So, ward round today and to my dismay I wasn't being allowed to have an overnight stay at all. Naturally, I had my usual Sandy-sized tantrum and gave Dr Aung the puppy dog's with plenty of these > :(((((((( ... and reluctantly he gave in and compromised by allowing me to have a day out to the park, but that it was only for 2-3 hours. Still. though, it was all I had so I grabbed the opportunity with both hands. I got my rubbish cracked phone out and text Gav, he was just as excited as I was. I called my sister too and she was also thrilled as she knew how much I wanted to get out of that place.
Only 3 days until my pass card out of here (well...one day pass card) so I was super pumped. I was ready to give it my everything in my physio and ot sessions (not that I wasn't already). Nothing could knock me down, I felt a sudden burst of recognition of my identity, the prospect of being in familiar settings had brought back memories that I'd blocked out either voluntary or not I don't know.

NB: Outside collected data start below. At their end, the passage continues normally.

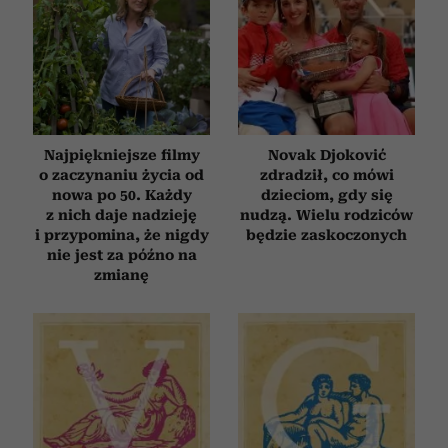
Najpiękniejsze filmy
Novak Djoković
o zaczynaniu życia od
zdradził, co mówi
nowa po 50. Każdy
dzieciom, gdy się
z nich daje nadzieję
nudzą. Wielu rodziców
i przypomina, że nigdy
będzie zaskoczonych
nie jest za późno na
zmianę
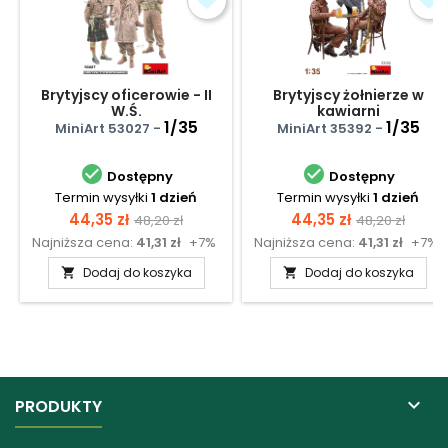
Brytyjscy oficerowie - II
Brytyjscy żołnierze w
W.Ś.
kawiarni
1/35
1/35
MiniArt 53027 -
MiniArt 35392 -


Dostępny
Dostępny
Termin wysyłki
1 dzień
Termin wysyłki
1 dzień
Cena
Cena
Cena
Cena
44,35 zł
44,35 zł
48,20 zł
48,20 zł
Najniższa cena:
41,31 zł
+7%
Najniższa cena:
41,31 zł
+7%
podstawowa
podstawow
Dodaj do koszyka
Dodaj do koszyka



PRODUKTY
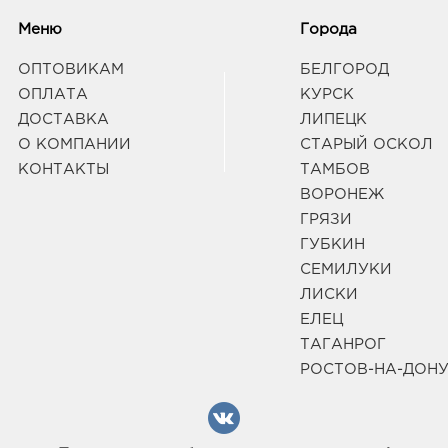
Ольми
Граф
Меню
Города
ОПТОВИКАМ
БЕЛГОРОД
ОПЛАТА
КУРСК
ДОСТАВКА
ЛИПЕЦК
О КОМПАНИИ
СТАРЫЙ ОСКОЛ
КОНТАКТЫ
ТАМБОВ
ВОРОНЕЖ
ГРЯЗИ
ГУБКИН
СЕМИЛУКИ
ЛИСКИ
ЕЛЕЦ
ТАГАНРОГ
РОСТОВ-НА-ДОН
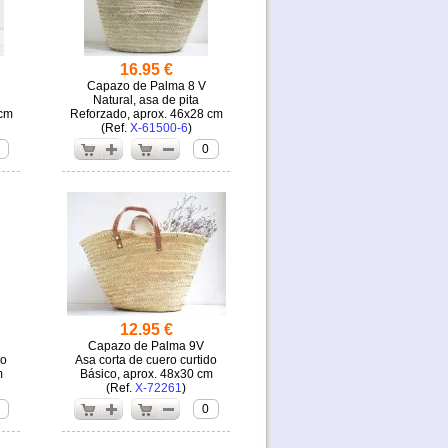
16.95 €
Capazo de Palma 8 V
Natural, asa de pita
 cm
Reforzado, aprox. 46x28 cm
(
X-61500-6
)
0
12.95 €
Capazo de Palma 9V
do
Asa corta de cuero curtido
m
Básico, aprox. 48x30 cm
(
X-72261
)
0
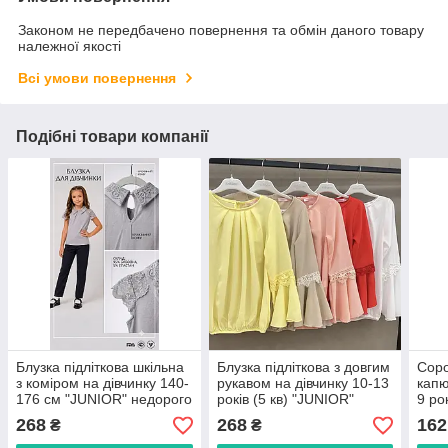
Законом не передбачено повернення та обмін даного товару
належної якості
Всі умови повернення
Подібні товари компанії
Блузка підліткова шкільна
Блузка підліткова з довгим
Соро
з коміром на дівчинку 140-
рукавом на дівчинку 10-13
капю
176 см "JUNIOR" недорого
років (5 кв) "JUNIOR"
9 ро
від прямого
недорого від прямого
недо
268
268
162
₴
₴
постачальника
постачальника
пост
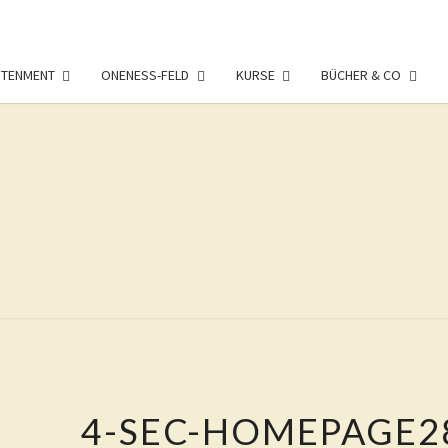
HTENMENT
ONENESS-FELD
KURSE
BÜCHER & CO
LIVIN
Eure
Freiheit
Ist Das
Ziel
DAO
Dieses
Weges
4-SEC-HOMEPAGE2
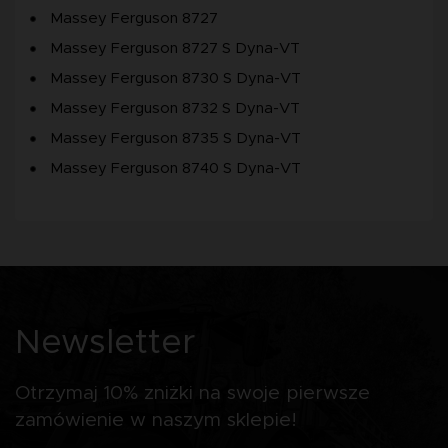
Massey Ferguson 8727
Massey Ferguson 8727 S Dyna-VT
Massey Ferguson 8730 S Dyna-VT
Massey Ferguson 8732 S Dyna-VT
Massey Ferguson 8735 S Dyna-VT
Massey Ferguson 8740 S Dyna-VT
Newsletter
Otrzymaj 10% zniżki na swoje pierwsze
zamówienie w naszym sklepie!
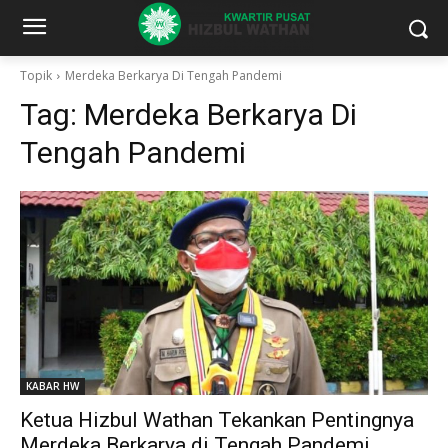
Topik
Merdeka Berkarya Di Tengah Pandemi
Tag:
Merdeka Berkarya Di
Tengah Pandemi
KABAR HW
Ketua Hizbul Wathan Tekankan Pentingnya
Merdeka Berkarya di Tengah Pandemi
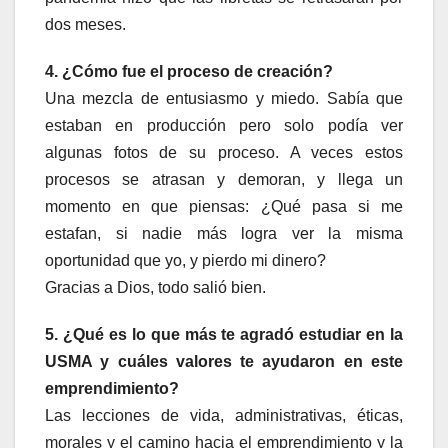
dos meses.
4. ¿Cómo fue el proceso de creación?
Una mezcla de entusiasmo y miedo. Sabía que
estaban en producción pero solo podía ver
algunas fotos de su proceso. A veces estos
procesos se atrasan y demoran, y llega un
momento en que piensas: ¿Qué pasa si me
estafan, si nadie más logra ver la misma
oportunidad que yo, y pierdo mi dinero?
Gracias a Dios, todo salió bien.
5. ¿Qué es lo que más te agradó estudiar en la
USMA y cuáles valores te ayudaron en este
emprendimiento?
Las lecciones de vida, administrativas, éticas,
morales y el camino hacia el emprendimiento y la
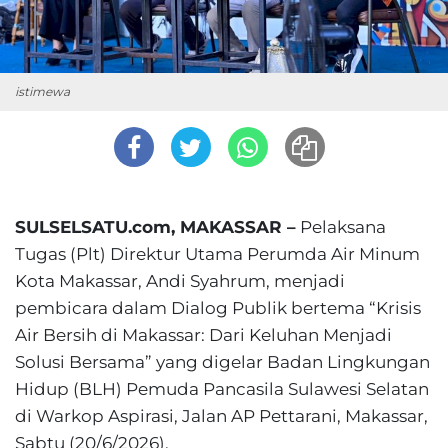
istimewa
SULSELSATU.com, MAKASSAR –
Pelaksana
Tugas (Plt) Direktur Utama Perumda Air Minum
Kota Makassar, Andi Syahrum, menjadi
pembicara dalam Dialog Publik bertema “Krisis
Air Bersih di Makassar: Dari Keluhan Menjadi
Solusi Bersama” yang digelar Badan Lingkungan
Hidup (BLH) Pemuda Pancasila Sulawesi Selatan
di Warkop Aspirasi, Jalan AP Pettarani, Makassar,
Sabtu (20/6/2026).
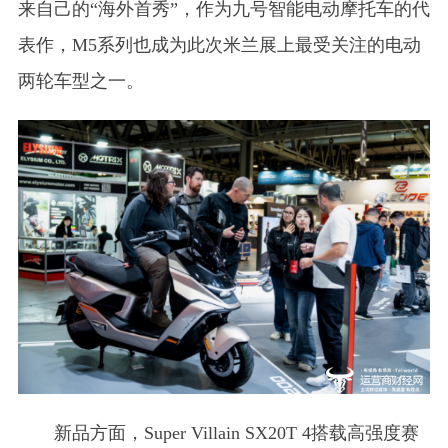
来自己的“海外首秀”，作为九号智能电动摩托车的代
表作，M5系列也成为此次米兰展上最受关注的电动
两轮车型之一。
新品方面，Super Villain SX20T 4搭载高强度赛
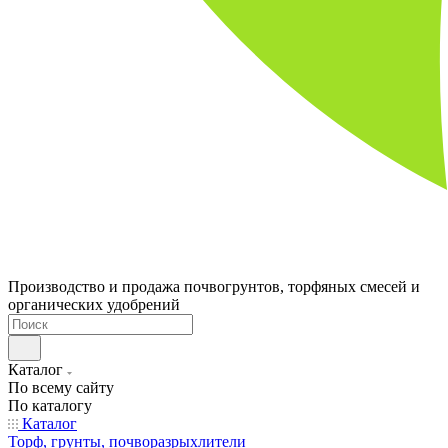
Производство и продажа почвогрунтов, торфяных смесей и
органических удобрений
Каталог
По всему сайту
По каталогу
Каталог
Торф, грунты, почворазрыхлители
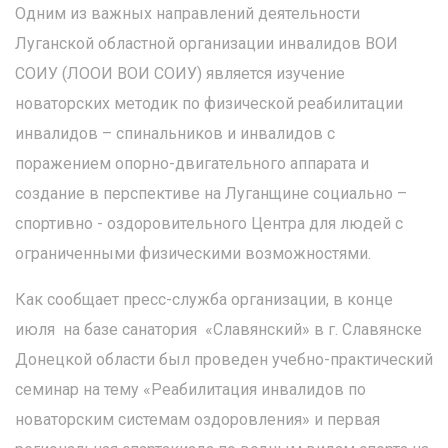
Одним из важных направлений деятельности
Луганской областной организации инвалидов ВОИ
СОИУ (ЛООИ ВОИ СОИУ) является изучение
новаторских методик по физической реабилитации
инвалидов – спинальников и инвалидов с
поражением опорно-двигательного аппарата и
создание в перспективе на Луганщине социально –
спортивно - оздоровительного Центра для людей с
ограниченными физическими возможностями.
Как сообщает пресс-служба организации, в конце
июля на базе санатория «Славянский» в г. Славянске
Донецкой области был проведен учебно-практический
семинар на тему «Реабилитация инвалидов по
новаторским системам оздоровления» и первая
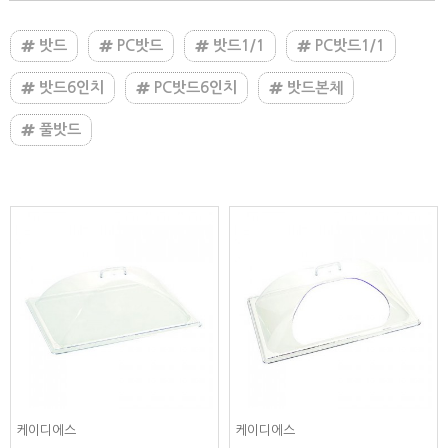
밧드
PC밧드
밧드1/1
PC밧드1/1
밧드6인치
PC밧드6인치
밧드본체
풀밧드
케이디에스
케이디에스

I was just writing lists of everything I wanted to do I was that caught up in the moment, I just had to keep reminding myself that I wasn't going to able to attend a company movement class or go to the cinemas on top of everything else in three hours...UNLESS, I had Bernard's watch, but who was I kidding, so I changed that list to 'things I'm going to do when I get better and out of this hell hole' and devised a new plan for 'things to do on sat', there was a fair on so obviously the big kid in put that at no.1.
The physio's noticed a complete transformation in my attitude through both my body language and my voice, I was upright and super confident, I was smiling more than I ever have done in that place. They soon found a way to combat my sudden bout of cockiness with some tricky tasks. I was in my element, I was taking step after step and I wasn't needing to use the beams either, parts of my steps were jittery and I was losing balance but my physio assured me that I needed to make those mistakes because then I'd know how not to do it. So, I found myself pushing this infantile body and recognising the mistakes of the dispositions in my body. I learnt that aligning the left side of my hip to match the right side helped get rid of that rock unbalancing, jerky walk going on. Then, the knee; I had a habit of being lazy with it and just dragging it, but I didn't manage to get away with that for long, 'straighten the knee, straighten, straighten' said Jill. It was helping but it was flipping hard work, I was yawning mid walk and they were sensing I was tiring so they sent me off to lunch early to recharge for the afternoon session.